Instruction a:
Return the records unchanged from their first line through the line that contains "Write the **kern encoding of this score.", including both of those lines.

────────────────

Sermon 28 August 2016
It’s good to be here. It seems quite a long time since I went off and I have travelled many miles (which they are still called in UK!), have met old friends and made new ones and been in some beautiful places. You were in my thoughts and I know you have been well cared for.
One of the things about travelling around is being made very aware of everyone’s different lifestyles. I would never have thought there were so many ways of having porridge! How many different ways showers work! Or even taps! I had evening meals any time for 5.30 to after 9 o’clock. Along with all that I found there was a continual challenge not to think that my own ways were what is “normal” and, I have to say, it isn’t a very big step then to thinking that my ways were the “right” ways. Now, I spent time with people in many different places, from the Scottish Highlands to Iona, to the Isle of Lewis in the Outer Hebrides, and there even, on its quite remote west coast; to Glasgow and Edinburgh and then London, and places in between. How can there be a “normal”? But I realised that it is very easy to see others as different, and sometimes, I have to admit, there can be an edge of judgement in that.
On Iona, I was walking down the little narrow road from the farm where I was having bed and breakfast. It was quiet, there were flowers growing along the sides of the road. The sea and the hills beyond were beautiful in the morning light. As I got down the road near the Abbey I saw a throng of people approaching, making their way from the ferry up to the Abbey. Day tourists. My reaction was one of “Oh no. Now the peace and quiet, my peace and quiet, is disturbed.” But then I stopped myself, and I realised that each one of them had come here consciously or unconsciously looking for something in this special place. I realised that each one of us was being held, and I visualised that as if in the open-cupped hand of God. I realised that each one of us was a loved and treasured person. All different. All “normal” to ourselves. All probably “right”.
And so it was too on a Sunday morning three weeks ago when I went with my friend to the little Church of Scotland service in the nearby village, Carloway, on the west coast of Lewis. It was a different style of worship from here. The 45 minute sermon was clearly the climax of the service that had begun, after a sung psalm, with the only prayer, a long extempore prayer. Why did I approach this in a critical frame of mind? I had to tell myself that this was a service from their own culture, in which Gaelic is the first language, a culture where Sunday is still, largely, the Sabbath Day, where no-one would dream of hanging out washing, where no shops are open and only recently have ferries on a Sunday been allowed. They hold onto something special, and they do it with open hearts and friendliness that was very evident at tea around a large table afterwards. This was not, primarily, to do with being “right” or “wrong”.
Now this is a sermon, not a travelogue, so I turn to Luke, who has actually been guiding my reflections as I went along. Jesus had very clear views about people’s perceptions of right and wrong. I know that over several weeks you will have been thinking of the accounts that tell of the Luke’s understanding of the gospel: stories of women, of the sick and the poor, of God’s concern and love for all of these as Jesus reached out to them. Of how his treatment of these was of greater importance than the rigours of the Law; of how he called on them to read the signs of the times, to see beyond their own traditional viewpoints.

────────────────

Instruction b:
In the sermon, what is the first language of the culture around the Church of Scotland service in Carloway?

────────────────

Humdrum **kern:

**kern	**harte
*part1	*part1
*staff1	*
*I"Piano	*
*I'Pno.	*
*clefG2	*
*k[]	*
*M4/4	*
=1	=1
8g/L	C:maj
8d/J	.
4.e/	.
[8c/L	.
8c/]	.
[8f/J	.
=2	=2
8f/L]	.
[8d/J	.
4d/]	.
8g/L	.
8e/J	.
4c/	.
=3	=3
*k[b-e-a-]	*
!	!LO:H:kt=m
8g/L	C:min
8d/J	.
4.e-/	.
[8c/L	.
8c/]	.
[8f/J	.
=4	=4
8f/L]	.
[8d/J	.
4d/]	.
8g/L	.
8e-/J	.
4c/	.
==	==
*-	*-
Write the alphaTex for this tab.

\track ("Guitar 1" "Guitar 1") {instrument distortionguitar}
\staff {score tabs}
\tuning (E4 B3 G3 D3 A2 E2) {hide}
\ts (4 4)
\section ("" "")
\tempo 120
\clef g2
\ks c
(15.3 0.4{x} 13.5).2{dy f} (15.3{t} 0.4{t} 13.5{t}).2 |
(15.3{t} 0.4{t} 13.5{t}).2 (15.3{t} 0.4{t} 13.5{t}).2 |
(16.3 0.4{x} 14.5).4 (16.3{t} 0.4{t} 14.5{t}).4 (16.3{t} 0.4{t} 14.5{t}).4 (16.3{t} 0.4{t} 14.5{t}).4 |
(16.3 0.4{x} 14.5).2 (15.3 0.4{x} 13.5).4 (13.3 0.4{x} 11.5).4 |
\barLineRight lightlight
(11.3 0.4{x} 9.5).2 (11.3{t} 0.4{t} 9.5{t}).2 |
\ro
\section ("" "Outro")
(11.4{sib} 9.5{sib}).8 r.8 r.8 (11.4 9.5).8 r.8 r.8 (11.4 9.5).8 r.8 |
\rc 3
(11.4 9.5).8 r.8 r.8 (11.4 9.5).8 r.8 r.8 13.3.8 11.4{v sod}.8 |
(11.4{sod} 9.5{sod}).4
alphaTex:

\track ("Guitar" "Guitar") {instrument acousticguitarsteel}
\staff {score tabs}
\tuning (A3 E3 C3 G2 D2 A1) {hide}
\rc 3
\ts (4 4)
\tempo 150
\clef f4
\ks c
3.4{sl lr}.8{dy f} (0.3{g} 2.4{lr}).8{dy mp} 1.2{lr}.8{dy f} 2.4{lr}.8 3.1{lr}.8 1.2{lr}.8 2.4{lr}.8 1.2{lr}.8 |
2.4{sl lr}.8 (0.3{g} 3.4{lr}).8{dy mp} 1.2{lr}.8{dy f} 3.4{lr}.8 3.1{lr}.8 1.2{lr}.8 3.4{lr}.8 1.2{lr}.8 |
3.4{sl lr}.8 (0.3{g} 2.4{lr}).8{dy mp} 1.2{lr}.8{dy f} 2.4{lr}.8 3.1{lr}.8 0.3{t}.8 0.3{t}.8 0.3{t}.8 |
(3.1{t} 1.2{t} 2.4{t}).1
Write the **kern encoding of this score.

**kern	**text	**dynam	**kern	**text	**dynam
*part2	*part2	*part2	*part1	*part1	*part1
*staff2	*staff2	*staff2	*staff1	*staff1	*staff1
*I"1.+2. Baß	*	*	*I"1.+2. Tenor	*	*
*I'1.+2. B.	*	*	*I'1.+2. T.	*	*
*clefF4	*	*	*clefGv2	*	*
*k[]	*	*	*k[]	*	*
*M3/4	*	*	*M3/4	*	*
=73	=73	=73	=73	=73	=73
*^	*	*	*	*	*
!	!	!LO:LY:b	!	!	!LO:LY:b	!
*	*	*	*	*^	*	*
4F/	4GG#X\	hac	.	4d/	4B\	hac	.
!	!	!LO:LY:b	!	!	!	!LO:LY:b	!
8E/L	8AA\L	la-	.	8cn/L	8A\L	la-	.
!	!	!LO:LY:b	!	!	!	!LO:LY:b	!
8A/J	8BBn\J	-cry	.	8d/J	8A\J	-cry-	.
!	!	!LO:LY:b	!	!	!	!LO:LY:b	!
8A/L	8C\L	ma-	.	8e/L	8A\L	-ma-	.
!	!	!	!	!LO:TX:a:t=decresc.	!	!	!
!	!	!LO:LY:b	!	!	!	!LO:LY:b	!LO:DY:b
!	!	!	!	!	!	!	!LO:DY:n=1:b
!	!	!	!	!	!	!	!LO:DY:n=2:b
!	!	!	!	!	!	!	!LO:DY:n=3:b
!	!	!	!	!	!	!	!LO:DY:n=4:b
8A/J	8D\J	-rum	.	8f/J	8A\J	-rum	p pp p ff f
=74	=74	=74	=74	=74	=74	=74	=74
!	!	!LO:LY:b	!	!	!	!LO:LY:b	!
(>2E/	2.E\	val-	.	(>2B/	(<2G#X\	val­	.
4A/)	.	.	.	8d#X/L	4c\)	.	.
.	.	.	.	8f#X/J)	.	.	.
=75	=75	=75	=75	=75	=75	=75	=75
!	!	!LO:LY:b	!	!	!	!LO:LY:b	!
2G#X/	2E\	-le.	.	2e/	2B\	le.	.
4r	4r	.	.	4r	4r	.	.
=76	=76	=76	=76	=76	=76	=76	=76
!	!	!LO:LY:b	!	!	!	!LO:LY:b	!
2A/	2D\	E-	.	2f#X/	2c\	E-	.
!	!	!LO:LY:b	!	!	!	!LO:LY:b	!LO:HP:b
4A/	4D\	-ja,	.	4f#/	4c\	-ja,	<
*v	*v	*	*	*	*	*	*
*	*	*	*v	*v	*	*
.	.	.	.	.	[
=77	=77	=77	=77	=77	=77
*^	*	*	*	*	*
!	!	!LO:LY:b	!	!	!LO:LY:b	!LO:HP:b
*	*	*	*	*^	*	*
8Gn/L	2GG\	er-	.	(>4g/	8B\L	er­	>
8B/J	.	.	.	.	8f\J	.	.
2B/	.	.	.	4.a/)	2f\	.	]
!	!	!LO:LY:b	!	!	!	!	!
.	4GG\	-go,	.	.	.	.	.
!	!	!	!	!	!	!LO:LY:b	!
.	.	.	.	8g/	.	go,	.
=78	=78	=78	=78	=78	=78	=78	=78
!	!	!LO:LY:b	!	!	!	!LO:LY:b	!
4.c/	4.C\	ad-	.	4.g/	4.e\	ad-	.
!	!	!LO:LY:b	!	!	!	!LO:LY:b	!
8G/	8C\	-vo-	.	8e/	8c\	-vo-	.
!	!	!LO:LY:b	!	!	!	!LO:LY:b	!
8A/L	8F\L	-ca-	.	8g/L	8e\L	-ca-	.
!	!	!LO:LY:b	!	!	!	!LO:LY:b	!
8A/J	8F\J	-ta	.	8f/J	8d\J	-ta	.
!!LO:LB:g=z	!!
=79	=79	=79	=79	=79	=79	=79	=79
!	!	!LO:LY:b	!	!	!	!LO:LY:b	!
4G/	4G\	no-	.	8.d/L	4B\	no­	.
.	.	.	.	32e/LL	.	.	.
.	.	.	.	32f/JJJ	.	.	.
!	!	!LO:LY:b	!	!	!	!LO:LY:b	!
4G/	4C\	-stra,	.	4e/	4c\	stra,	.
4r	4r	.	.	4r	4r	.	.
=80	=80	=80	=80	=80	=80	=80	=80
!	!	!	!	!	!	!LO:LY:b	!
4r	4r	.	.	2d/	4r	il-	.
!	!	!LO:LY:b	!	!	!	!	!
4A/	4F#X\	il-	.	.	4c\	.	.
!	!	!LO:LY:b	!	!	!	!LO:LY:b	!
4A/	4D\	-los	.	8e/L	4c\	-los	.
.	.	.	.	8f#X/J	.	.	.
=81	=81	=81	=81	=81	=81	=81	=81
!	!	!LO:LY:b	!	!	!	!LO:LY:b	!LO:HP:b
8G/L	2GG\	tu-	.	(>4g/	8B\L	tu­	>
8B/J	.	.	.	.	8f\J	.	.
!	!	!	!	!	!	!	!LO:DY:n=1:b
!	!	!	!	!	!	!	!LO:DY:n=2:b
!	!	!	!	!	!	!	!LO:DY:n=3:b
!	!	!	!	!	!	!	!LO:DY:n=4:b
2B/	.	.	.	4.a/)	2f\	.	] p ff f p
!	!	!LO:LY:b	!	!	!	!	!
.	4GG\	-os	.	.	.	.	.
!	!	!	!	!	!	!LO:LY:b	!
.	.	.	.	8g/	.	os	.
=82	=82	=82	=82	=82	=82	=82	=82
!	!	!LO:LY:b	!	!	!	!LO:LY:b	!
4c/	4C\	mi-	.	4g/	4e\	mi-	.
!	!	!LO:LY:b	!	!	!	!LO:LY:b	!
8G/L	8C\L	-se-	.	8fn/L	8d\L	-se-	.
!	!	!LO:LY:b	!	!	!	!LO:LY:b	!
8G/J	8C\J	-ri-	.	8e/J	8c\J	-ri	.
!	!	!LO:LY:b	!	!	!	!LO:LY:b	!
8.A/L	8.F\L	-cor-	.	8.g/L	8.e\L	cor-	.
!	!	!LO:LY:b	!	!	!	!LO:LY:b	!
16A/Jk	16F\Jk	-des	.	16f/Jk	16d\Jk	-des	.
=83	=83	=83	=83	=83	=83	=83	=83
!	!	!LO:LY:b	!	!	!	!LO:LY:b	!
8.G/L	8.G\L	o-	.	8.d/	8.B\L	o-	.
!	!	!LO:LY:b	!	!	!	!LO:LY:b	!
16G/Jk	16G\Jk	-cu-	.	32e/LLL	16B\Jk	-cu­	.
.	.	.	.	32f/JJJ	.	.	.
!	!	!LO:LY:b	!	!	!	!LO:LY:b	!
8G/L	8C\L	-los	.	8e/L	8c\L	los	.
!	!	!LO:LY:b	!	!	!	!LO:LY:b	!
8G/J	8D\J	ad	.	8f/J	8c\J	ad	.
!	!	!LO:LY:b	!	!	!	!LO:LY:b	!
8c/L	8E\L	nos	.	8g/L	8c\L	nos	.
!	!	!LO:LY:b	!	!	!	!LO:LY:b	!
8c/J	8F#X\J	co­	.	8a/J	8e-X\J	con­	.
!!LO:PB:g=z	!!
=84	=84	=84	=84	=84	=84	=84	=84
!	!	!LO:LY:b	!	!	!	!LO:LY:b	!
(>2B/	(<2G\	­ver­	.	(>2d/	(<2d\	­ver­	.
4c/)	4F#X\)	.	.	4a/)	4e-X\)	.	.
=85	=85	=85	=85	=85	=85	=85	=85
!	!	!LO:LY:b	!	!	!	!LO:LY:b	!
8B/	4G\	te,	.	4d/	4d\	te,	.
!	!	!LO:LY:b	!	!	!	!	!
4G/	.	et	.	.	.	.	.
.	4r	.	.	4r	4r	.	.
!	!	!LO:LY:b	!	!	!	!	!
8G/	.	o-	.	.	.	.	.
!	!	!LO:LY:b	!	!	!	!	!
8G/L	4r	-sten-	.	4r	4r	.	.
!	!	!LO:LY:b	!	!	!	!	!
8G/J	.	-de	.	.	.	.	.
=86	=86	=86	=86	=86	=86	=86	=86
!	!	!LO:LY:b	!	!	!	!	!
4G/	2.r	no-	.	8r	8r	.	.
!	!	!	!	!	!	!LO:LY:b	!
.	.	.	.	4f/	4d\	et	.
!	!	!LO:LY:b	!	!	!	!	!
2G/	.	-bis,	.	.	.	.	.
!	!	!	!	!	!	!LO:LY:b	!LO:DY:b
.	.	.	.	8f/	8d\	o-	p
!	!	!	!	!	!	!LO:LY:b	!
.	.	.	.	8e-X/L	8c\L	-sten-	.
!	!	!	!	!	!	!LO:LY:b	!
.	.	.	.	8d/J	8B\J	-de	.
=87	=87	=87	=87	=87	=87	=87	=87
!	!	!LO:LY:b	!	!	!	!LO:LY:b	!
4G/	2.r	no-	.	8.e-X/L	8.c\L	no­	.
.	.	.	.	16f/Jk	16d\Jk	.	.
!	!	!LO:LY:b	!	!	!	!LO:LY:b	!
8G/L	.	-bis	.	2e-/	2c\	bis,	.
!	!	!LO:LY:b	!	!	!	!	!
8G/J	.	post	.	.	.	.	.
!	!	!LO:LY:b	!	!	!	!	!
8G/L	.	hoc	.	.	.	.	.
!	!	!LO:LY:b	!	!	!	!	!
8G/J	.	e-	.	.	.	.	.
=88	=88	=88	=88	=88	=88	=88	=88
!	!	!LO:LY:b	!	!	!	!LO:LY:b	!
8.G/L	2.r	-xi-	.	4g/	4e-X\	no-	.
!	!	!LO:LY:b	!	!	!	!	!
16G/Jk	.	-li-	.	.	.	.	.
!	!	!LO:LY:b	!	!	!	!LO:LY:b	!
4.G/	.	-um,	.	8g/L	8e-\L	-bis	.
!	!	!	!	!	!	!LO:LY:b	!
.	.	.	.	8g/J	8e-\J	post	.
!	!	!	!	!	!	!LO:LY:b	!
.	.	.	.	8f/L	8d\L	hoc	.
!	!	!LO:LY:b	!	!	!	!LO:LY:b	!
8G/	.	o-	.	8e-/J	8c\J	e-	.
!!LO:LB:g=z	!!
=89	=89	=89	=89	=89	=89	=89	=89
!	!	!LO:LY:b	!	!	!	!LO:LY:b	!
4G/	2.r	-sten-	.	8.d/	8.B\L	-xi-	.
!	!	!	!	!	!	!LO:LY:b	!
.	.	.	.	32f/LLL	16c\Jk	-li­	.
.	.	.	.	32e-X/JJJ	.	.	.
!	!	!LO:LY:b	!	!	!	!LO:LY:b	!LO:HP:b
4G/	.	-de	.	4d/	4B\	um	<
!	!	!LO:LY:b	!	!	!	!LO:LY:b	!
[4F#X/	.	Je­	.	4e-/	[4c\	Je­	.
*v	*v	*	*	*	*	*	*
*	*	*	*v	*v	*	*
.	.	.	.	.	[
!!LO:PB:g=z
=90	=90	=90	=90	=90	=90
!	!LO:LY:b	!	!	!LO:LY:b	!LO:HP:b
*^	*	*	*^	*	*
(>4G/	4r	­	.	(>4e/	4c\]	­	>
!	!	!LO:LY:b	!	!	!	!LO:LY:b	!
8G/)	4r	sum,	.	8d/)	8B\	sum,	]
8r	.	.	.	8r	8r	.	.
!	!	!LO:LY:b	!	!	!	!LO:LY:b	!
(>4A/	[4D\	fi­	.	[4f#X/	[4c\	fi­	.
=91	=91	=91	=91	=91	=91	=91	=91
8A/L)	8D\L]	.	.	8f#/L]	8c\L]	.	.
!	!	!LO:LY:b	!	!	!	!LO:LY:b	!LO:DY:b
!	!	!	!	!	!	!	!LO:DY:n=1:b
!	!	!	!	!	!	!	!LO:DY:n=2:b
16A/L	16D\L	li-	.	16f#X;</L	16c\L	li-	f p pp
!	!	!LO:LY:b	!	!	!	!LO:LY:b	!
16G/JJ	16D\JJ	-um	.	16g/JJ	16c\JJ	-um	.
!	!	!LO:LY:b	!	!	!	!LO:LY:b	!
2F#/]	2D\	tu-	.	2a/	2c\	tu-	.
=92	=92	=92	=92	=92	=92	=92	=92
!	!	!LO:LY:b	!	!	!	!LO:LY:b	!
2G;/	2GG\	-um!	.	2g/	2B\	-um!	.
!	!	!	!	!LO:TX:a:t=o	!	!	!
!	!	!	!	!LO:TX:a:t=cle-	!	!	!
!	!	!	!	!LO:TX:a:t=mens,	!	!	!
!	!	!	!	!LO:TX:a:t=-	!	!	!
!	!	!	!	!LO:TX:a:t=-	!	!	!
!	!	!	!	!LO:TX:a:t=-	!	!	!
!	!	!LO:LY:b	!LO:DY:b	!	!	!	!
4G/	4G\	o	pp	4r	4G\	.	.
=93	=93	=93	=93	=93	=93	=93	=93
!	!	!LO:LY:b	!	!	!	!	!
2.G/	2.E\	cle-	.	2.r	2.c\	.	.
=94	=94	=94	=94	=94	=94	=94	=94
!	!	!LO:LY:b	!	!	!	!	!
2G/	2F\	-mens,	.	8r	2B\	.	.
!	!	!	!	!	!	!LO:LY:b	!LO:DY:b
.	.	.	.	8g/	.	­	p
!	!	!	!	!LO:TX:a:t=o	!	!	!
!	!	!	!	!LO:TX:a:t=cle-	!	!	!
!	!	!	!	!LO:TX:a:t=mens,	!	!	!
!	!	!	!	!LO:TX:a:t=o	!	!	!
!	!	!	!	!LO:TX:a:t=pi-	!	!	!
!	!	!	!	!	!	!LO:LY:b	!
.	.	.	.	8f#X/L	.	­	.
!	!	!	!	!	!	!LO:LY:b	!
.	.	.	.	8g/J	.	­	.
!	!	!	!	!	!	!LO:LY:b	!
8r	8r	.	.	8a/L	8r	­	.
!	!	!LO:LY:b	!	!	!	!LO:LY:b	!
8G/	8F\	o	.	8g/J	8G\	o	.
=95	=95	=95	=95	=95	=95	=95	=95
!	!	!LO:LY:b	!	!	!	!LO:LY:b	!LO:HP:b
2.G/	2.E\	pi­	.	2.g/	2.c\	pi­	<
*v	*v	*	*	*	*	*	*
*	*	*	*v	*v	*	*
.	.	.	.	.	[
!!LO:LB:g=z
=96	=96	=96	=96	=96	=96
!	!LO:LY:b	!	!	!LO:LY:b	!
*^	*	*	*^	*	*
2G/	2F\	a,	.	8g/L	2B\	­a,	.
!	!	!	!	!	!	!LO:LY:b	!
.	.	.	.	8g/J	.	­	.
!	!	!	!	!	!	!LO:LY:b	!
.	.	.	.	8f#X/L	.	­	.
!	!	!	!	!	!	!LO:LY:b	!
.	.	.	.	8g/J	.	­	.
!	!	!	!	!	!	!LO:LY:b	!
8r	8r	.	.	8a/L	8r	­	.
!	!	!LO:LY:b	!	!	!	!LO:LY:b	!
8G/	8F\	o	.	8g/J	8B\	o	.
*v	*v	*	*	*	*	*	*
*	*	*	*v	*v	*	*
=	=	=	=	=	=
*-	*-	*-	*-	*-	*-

────────────────

Task response a:
Humdrum **kern:

**kern	**harte
*part1	*part1
*staff1	*
*I"Piano	*
*I'Pno.	*
*clefG2	*
*k[]	*
*M4/4	*
=1	=1
8g/L	C:maj
8d/J	.
4.e/	.
[8c/L	.
8c/]	.
[8f/J	.
=2	=2
8f/L]	.
[8d/J	.
4d/]	.
8g/L	.
8e/J	.
4c/	.
=3	=3
*k[b-e-a-]	*
!	!LO:H:kt=m
8g/L	C:min
8d/J	.
4.e-/	.
[8c/L	.
8c/]	.
[8f/J	.
=4	=4
8f/L]	.
[8d/J	.
4d/]	.
8g/L	.
8e-/J	.
4c/	.
==	==
*-	*-
Write the alphaTex for this tab.

\track ("Guitar 1" "Guitar 1") {instrument distortionguitar}
\staff {score tabs}
\tuning (E4 B3 G3 D3 A2 E2) {hide}
\ts (4 4)
\section ("" "")
\tempo 120
\clef g2
\ks c
(15.3 0.4{x} 13.5).2{dy f} (15.3{t} 0.4{t} 13.5{t}).2 |
(15.3{t} 0.4{t} 13.5{t}).2 (15.3{t} 0.4{t} 13.5{t}).2 |
(16.3 0.4{x} 14.5).4 (16.3{t} 0.4{t} 14.5{t}).4 (16.3{t} 0.4{t} 14.5{t}).4 (16.3{t} 0.4{t} 14.5{t}).4 |
(16.3 0.4{x} 14.5).2 (15.3 0.4{x} 13.5).4 (13.3 0.4{x} 11.5).4 |
\barLineRight lightlight
(11.3 0.4{x} 9.5).2 (11.3{t} 0.4{t} 9.5{t}).2 |
\ro
\section ("" "Outro")
(11.4{sib} 9.5{sib}).8 r.8 r.8 (11.4 9.5).8 r.8 r.8 (11.4 9.5).8 r.8 |
\rc 3
(11.4 9.5).8 r.8 r.8 (11.4 9.5).8 r.8 r.8 13.3.8 11.4{v sod}.8 |
(11.4{sod} 9.5{sod}).4
alphaTex:

\track ("Guitar" "Guitar") {instrument acousticguitarsteel}
\staff {score tabs}
\tuning (A3 E3 C3 G2 D2 A1) {hide}
\rc 3
\ts (4 4)
\tempo 150
\clef f4
\ks c
3.4{sl lr}.8{dy f} (0.3{g} 2.4{lr}).8{dy mp} 1.2{lr}.8{dy f} 2.4{lr}.8 3.1{lr}.8 1.2{lr}.8 2.4{lr}.8 1.2{lr}.8 |
2.4{sl lr}.8 (0.3{g} 3.4{lr}).8{dy mp} 1.2{lr}.8{dy f} 3.4{lr}.8 3.1{lr}.8 1.2{lr}.8 3.4{lr}.8 1.2{lr}.8 |
3.4{sl lr}.8 (0.3{g} 2.4{lr}).8{dy mp} 1.2{lr}.8{dy f} 2.4{lr}.8 3.1{lr}.8 0.3{t}.8 0.3{t}.8 0.3{t}.8 |
(3.1{t} 1.2{t} 2.4{t}).1
Write the **kern encoding of this score.

Task response b:
Gaelic